Il popolo Ainu aveva vari tipi di matrimonio. Il modello base era quello in cui il bambino era promesso in matrimonio per accordo tra i suoi genitori e i genitori della sua promessa sposa o di un intermediario. Solo quando gli sposi raggiungevano l’età del matrimonio veniva loro detto chi doveva essere il loro coniuge. Questo non significa che tutti i matrimoni della tradizione Ainu fossero così: c’erano anche matrimoni basati sul mutuo consenso di entrambi i sessi. In alcune zone, quando una figlia raggiungeva l’età da marito, i suoi genitori la lasciavano vivere in una piccola stanza chiamata “tunpu” annessa al muro meridionale della loro casa. I genitori sceglievano il suo sposo prendendo come base agli uomini che andavano a visitarla.

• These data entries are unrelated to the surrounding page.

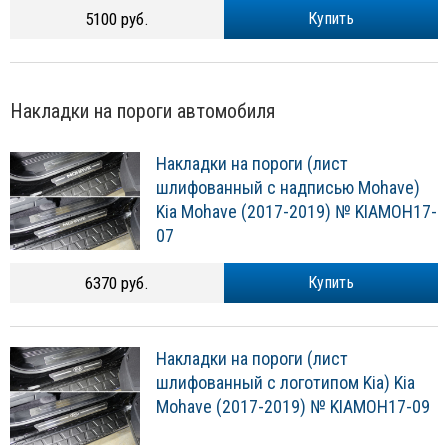
5100 руб.
Купить
Накладки на пороги автомобиля
Накладки на пороги (лист
шлифованный с надписью Mohave)
Kia Mohave (2017-2019) № KIAMOH17-
07
6370 руб.
Купить
Накладки на пороги (лист
шлифованный с логотипом Kia) Kia
Mohave (2017-2019) № KIAMOH17-09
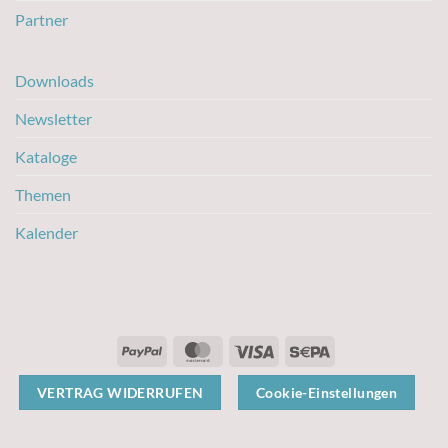
Partner
Downloads
Newsletter
Kataloge
Themen
Kalender
PayPal
MasterCard
Visa
Sepa
VERTRAG WIDERRUFEN
Cookie-Einstellungen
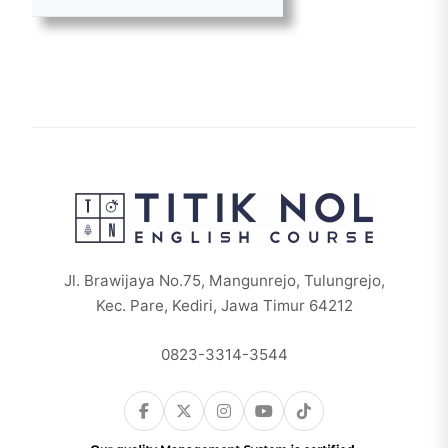
Jl. Brawijaya No.75, Mangunrejo, Tulungrejo,
Kec. Pare, Kediri, Jawa Timur 64212
0823-3314-3544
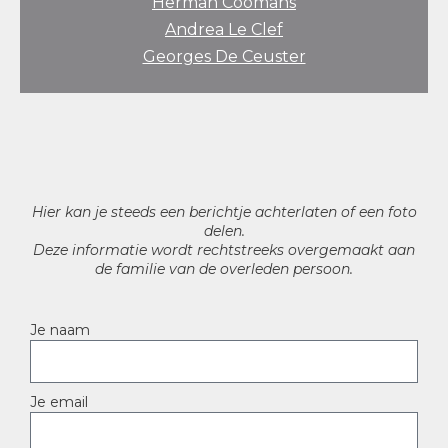
Herman Coomans
Andrea Le Clef
Georges De Ceuster
Hier kan je steeds een berichtje achterlaten of een foto
delen.
Deze informatie wordt rechtstreeks overgemaakt aan
de familie van de overleden persoon.
Je naam
Je email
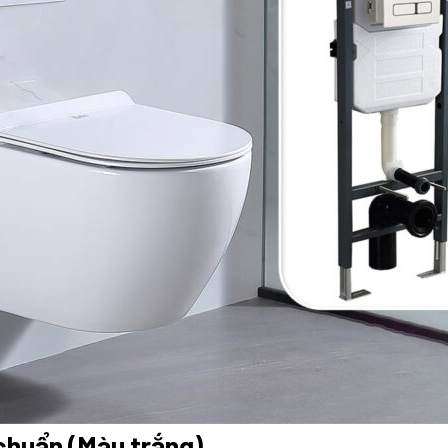
chuẩn (Màu trắng)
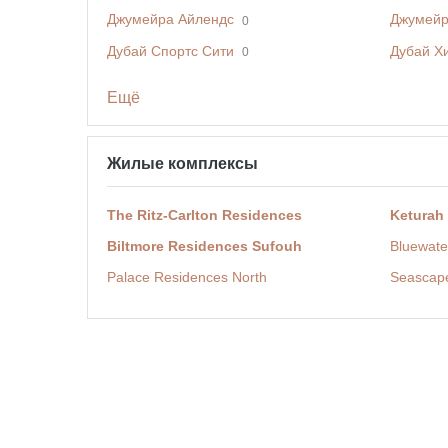
Джумейра Айлендс
Джумейр
0
Дубай Спортс Сити
Дубай Х
0
Ещё
Жилые комплексы
The Ritz-Carlton Residences
Keturah
Biltmore Residences Sufouh
Bluewate
Palace Residences North
Seascap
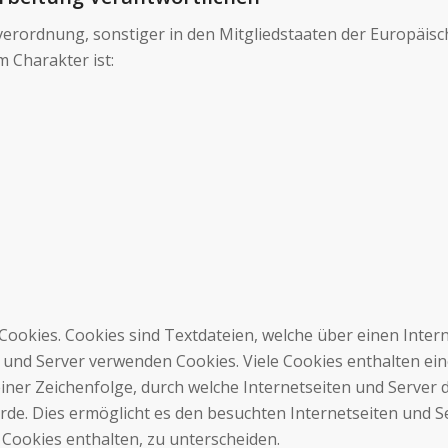
verordnung, sonstiger in den Mitgliedstaaten der Europäi
 Charakter ist:
 Cookies. Cookies sind Textdateien, welche über einen Int
 und Server verwenden Cookies. Viele Cookies enthalten ein
einer Zeichenfolge, durch welche Internetseiten und Serve
de. Dies ermöglicht es den besuchten Internetseiten und Se
Cookies enthalten, zu unterscheiden.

L’età del matrimonio nella tradizione Ainu era dai 17 ai 18 anni per gli uomini e dai 15 ai 16 anni per le donne, che spesso erano tatuate. A queste età, entrambi i sessi erano considerati adulti.

Quando un uomo voleva “proporsi” per il matrimonio con una una donna, di solito visitava la sua casa, mangiava mezza ciotola piena di riso che gli veniva consegnata e ne restituiva il resto. Se la donna mangiava il resto questo significava che aveva accettato la sua proposta. Se non lo faceva e invece riponeva la ciotola accanto a lei, significava che aveva respinto la proposta dell’uomo.
Quando un uomo Ainu si fidanzava con una donna o veniva a conoscenza di chi fosse la sua promessa sposa, portava spesso dei doni. Esempi di doni erano un piccolo coltello inciso, scatole, corde e altri regali. A volte venivano inviati vestiti ricamati, coperte e altri vestiti fatti a mano.

Il tessuto logoro di vecchi indumenti era usato per i vestiti del bambino perché un panno morbido era buono per la pelle dei bambini e il materiale logoro proteggeva i bambini dalle divinità della malattia e dei demoni a causa dell’orrore di questi dei per le cose sporche. I bambini venivano cresciuti quasi nudi fino ai quattro o cinque anni. Anche quando indossavano vestiti di solito non indossavano cinture e lasciavano aperta la parte anteriore dei loro vestiti. Solo successivamente, come segno di passaggio da un’età all’altra avrebbero indossato vestiti completi.
I bambini appena nati venivano chiamati ayay (bambino che piange), shipo, poyshi (piccoli escrementi) e shion (vecchi escrementi). I bambini venivano chiamati con questi nomi “temporanei” fino all’età di due o tre anni. Non venivano dati nomi permanenti quando nati. I loro nomi iniziali avevano significati che li associavano a “escrementi” o “cose vecchie” per allontanare il demone della cattiva salute e quindi garantire una migliore vita al bambino. Alcuni bambini poi venivano nominati in base al loro comportamento o alle loro abitudini. Altri bambini invece prendevano nome dopo eventi impressionanti o dai desideri dei genitori per il futuro dei loro bambini. I bambini nella tradizione Ainu non potevano avere lo stesso nome degli altri.
Gli uomini indossavano perizomi e avevano i capelli in ordine per la prima volta all’età di 15-16 anni. Le donne erano considerate adulte all’età di 15-16 anni, indossavano una biancheria intima chiamata “mour” e avevano i capelli ben ordinati e avvolti intorno ai loro corpi o a delle piccole cinte chiamate “raunkut” e “ponkut”. Quando le donne raggiungevano i 12-13 anni, le loro labbra, le mani e le braccia venivano di solito tatuate. Quando raggiungevano i 15-16 anni i loro tatuaggi venivano completati per poter dare loro la “qualifica” di adatte per il matrimonio.